Grace has no idea what’s going on with Fever Dream: the rest of the band’s planned minitour dates haven’t materialized, and they don’t seem to be recording. All she knows is that she’ll do anything the band asks her to. That much hasn’t changed, at least.
She says, Of course.
—
When he opens the door, Raj almost looks relaxed: he’s barefoot, wearing sweatpants and a T-shirt. He could be any dude on vacation, spending a lazy week at his boyfriend’s house, coming to greet the pizza guy or something. When Grace really looks, though, his face is wary, and the line of his shoulders is high and tense.
“Hi,” he says, and steps aside. He doesn’t ask her to come in. He just turns and starts walking.
Grace hurries after him, the door slamming closed too loudly behind her.
She can’t help speaking into the silence that follows. “So you guys are hanging out in LA for a while?”
Raj has led her to a formal living room. Grace doesn’t remember it from last time she was here. It doesn’t look like Solly uses it for much.
“We’re living here,” Raj says. He takes a seat, and gestures for her to do the same. Then he says, “Solly’s out right now,” like she might get up and go looking for him.
“Okay.”
“I don’t want to hear your side of the story,” Raj tells her. “I’m not interested in the things you made up about Sol.”
“I wasn’t—” Grace starts, and then subsides.

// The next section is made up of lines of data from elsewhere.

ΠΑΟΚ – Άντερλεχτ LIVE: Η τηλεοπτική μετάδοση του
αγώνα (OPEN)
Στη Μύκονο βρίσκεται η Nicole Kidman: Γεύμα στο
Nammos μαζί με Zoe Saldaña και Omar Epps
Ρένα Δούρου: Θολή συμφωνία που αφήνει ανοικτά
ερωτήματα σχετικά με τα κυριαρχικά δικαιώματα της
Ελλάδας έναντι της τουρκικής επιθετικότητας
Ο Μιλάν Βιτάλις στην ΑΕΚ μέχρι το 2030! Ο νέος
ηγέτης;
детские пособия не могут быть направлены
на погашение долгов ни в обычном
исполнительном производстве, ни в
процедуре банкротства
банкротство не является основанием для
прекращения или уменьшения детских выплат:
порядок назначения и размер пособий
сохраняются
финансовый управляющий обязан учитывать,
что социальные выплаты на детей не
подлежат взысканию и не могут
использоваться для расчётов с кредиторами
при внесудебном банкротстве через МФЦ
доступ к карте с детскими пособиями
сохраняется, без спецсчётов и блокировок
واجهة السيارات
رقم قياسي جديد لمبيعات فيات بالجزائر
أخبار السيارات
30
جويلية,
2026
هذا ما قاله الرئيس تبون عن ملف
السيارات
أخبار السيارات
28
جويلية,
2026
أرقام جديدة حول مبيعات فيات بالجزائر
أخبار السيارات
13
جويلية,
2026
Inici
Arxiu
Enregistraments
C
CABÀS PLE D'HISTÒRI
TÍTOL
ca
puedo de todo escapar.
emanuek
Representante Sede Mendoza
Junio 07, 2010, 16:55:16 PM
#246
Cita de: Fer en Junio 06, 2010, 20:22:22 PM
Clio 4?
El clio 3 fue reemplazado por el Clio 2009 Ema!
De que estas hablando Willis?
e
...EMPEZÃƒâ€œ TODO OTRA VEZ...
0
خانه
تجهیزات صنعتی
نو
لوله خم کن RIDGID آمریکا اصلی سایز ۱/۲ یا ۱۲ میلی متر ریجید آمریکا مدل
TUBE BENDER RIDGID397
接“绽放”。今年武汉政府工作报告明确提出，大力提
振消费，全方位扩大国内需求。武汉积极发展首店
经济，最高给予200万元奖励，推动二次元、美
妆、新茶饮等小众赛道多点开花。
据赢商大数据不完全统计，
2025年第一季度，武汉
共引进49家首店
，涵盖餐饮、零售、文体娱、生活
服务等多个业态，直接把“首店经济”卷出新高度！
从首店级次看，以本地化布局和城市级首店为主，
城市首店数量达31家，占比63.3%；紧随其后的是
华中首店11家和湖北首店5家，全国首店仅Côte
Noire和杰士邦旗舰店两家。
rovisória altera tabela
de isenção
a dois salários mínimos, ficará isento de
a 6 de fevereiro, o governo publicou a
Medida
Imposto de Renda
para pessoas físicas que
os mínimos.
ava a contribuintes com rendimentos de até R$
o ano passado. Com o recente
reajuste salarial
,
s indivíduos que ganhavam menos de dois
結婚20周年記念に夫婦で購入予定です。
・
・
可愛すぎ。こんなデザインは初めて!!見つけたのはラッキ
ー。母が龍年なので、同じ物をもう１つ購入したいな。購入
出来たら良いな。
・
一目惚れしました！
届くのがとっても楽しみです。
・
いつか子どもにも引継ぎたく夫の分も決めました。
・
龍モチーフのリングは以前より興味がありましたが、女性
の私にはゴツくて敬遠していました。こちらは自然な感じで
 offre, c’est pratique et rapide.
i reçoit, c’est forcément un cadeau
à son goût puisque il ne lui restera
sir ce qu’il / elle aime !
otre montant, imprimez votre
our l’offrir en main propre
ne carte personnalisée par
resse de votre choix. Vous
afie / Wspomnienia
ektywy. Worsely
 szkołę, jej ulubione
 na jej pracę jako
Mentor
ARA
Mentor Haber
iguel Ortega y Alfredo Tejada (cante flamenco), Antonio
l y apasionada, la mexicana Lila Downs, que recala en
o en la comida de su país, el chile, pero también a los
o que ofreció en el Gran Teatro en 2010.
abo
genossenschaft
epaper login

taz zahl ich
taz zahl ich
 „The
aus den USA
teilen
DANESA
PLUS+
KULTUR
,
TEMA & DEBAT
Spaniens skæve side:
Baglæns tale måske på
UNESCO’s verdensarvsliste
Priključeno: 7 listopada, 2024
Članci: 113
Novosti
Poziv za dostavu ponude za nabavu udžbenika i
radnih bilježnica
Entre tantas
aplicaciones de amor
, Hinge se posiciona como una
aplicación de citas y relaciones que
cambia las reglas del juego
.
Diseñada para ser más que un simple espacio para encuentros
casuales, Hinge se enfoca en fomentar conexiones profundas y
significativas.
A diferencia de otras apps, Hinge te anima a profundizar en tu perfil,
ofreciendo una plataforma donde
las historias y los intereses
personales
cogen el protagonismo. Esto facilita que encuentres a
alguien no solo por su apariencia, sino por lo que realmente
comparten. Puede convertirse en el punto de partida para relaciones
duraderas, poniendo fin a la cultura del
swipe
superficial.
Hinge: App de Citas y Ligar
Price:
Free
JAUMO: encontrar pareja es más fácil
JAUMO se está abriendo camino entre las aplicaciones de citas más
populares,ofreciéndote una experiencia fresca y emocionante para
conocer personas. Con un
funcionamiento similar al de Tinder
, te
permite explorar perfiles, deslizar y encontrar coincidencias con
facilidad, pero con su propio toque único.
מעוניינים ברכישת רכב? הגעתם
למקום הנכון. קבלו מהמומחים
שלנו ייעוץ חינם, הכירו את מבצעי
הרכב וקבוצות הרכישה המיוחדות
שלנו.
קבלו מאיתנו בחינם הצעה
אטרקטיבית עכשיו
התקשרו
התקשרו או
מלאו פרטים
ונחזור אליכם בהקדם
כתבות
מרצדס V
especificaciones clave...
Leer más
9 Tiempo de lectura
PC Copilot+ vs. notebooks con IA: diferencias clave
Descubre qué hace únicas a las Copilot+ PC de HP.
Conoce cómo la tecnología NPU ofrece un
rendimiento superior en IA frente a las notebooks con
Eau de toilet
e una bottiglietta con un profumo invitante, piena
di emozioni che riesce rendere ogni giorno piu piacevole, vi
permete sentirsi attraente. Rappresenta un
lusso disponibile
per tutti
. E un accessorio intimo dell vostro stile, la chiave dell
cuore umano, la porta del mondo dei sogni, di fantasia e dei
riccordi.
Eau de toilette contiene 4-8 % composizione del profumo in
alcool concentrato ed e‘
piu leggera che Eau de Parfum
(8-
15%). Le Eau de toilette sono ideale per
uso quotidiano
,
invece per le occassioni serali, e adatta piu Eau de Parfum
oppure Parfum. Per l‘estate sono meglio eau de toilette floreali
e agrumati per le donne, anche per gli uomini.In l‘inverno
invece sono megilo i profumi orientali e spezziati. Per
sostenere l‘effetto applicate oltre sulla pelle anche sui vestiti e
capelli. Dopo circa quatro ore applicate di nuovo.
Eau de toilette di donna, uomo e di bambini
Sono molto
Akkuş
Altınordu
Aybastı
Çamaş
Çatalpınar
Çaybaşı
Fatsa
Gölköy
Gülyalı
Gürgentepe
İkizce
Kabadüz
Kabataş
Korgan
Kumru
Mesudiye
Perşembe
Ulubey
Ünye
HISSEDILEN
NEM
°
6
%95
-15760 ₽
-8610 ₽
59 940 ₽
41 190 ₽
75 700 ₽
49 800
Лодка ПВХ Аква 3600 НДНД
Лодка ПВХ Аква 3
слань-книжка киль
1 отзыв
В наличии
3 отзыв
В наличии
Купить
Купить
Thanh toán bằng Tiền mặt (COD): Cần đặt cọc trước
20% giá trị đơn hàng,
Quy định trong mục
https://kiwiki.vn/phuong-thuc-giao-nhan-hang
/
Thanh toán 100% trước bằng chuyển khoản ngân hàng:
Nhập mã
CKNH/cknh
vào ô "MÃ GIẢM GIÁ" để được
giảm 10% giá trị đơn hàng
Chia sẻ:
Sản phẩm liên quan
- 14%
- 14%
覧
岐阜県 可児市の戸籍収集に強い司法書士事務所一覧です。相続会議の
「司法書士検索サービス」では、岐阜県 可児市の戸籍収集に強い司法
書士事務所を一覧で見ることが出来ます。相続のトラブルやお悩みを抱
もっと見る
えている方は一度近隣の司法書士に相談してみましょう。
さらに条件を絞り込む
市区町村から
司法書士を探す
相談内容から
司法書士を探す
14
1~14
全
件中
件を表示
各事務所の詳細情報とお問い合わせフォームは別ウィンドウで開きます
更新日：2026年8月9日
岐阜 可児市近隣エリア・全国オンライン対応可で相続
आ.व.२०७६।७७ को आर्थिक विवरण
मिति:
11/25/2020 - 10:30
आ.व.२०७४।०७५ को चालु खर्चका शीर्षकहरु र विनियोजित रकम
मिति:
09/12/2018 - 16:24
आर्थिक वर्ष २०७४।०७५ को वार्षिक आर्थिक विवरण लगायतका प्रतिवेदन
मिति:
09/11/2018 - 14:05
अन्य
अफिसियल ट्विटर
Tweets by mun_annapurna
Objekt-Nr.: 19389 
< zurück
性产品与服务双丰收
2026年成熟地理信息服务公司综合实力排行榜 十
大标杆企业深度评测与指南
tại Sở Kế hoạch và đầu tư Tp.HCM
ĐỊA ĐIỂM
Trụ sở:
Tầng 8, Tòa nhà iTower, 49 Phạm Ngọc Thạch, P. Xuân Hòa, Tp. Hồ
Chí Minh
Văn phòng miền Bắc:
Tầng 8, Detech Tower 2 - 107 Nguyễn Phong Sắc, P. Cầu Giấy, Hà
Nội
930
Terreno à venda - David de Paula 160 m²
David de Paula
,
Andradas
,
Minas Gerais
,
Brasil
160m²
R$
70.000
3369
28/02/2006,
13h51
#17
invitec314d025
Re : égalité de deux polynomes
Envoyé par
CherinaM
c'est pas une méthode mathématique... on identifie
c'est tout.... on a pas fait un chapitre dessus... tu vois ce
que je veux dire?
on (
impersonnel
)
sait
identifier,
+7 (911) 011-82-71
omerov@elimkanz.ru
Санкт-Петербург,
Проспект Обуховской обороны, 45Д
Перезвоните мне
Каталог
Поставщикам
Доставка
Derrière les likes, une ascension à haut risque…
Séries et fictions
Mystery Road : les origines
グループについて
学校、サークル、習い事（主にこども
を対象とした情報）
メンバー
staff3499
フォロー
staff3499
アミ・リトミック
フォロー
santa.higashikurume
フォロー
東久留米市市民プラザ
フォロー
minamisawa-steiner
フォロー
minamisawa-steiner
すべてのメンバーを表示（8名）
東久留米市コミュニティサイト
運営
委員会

It’s true: she used Solly’s actual life as the material for her fantasy one. It didn’t seem like it would matter because it didn’t seem like she could matter—not really, not to someone that distantly and untouchably famous. But what she wanted was the same thing that millions of other girls wanted, and together they were a force to be reckoned with. Together they’d managed to shape Solly’s life, and Land’s and Raj’s, in ways they couldn’t see or understand.
She never meant to hurt anyone. She’s still not sure she did. But she understands why th
at distinction doesn’t matter to Raj.
“I need to know that you’re not going to out us,” Raj says. “I need to know that whatever happens next, you’re going to sit on what you know.”
“I signed an NDA,” Grace reminds him.
“That’s enough for Solly. It’s not enough for me.”
“What would be?”
“I just want you to tell me,” Raj says. “To look at me. In this house. In our home. And tell me that you’re going to leave us alone.”
“I have been leaving you alone.”
“That’s what Solly says.” Raj twists a fancy button on the cover of a nearby pillow. “I don’t like the way he looks when he says it.”
“Like it’s not going to hold?”
“Like there’s always something coming for him, and he’s given up on trying to figure out what it’s going to be.”
Speaking of demons. Grace has to ask, “Is Kendrick okay?”
Raj looks at her steadily. “He’s going to rehab,” he says.
“So the tour is postponed?”
“The tour is canceled. The album is canceled.”
“And the band?”
Raj is still looking at her. “What do you think, Grace?”
She wants to ask if it’s her fault, but it’s the same thing again: it is and it isn’t. She happened to come along when the threads were already starting to fray. She touched the weakest part of the weaving and it crumbled in her hands. But it would have happened eventually, sooner or later. Probably sooner.
The fever has finally broken. Land and Solly were never together. Grace has staked her life on certain things for years. None of them are true now, if they ever were.
“It’s different, right?” Raj says. “When you see what the consequences really look like. When you’re not just eating up whatever stories a tabloid is feeding you, or making up your own.”
“Are you trying to scare me?” Grace asks.
“I’m trying to make you understand,” Raj says. “Any way that I can. There are consequences, Grace. For people. Real people. For the boys, yeah, but also for everyone around them. For me.”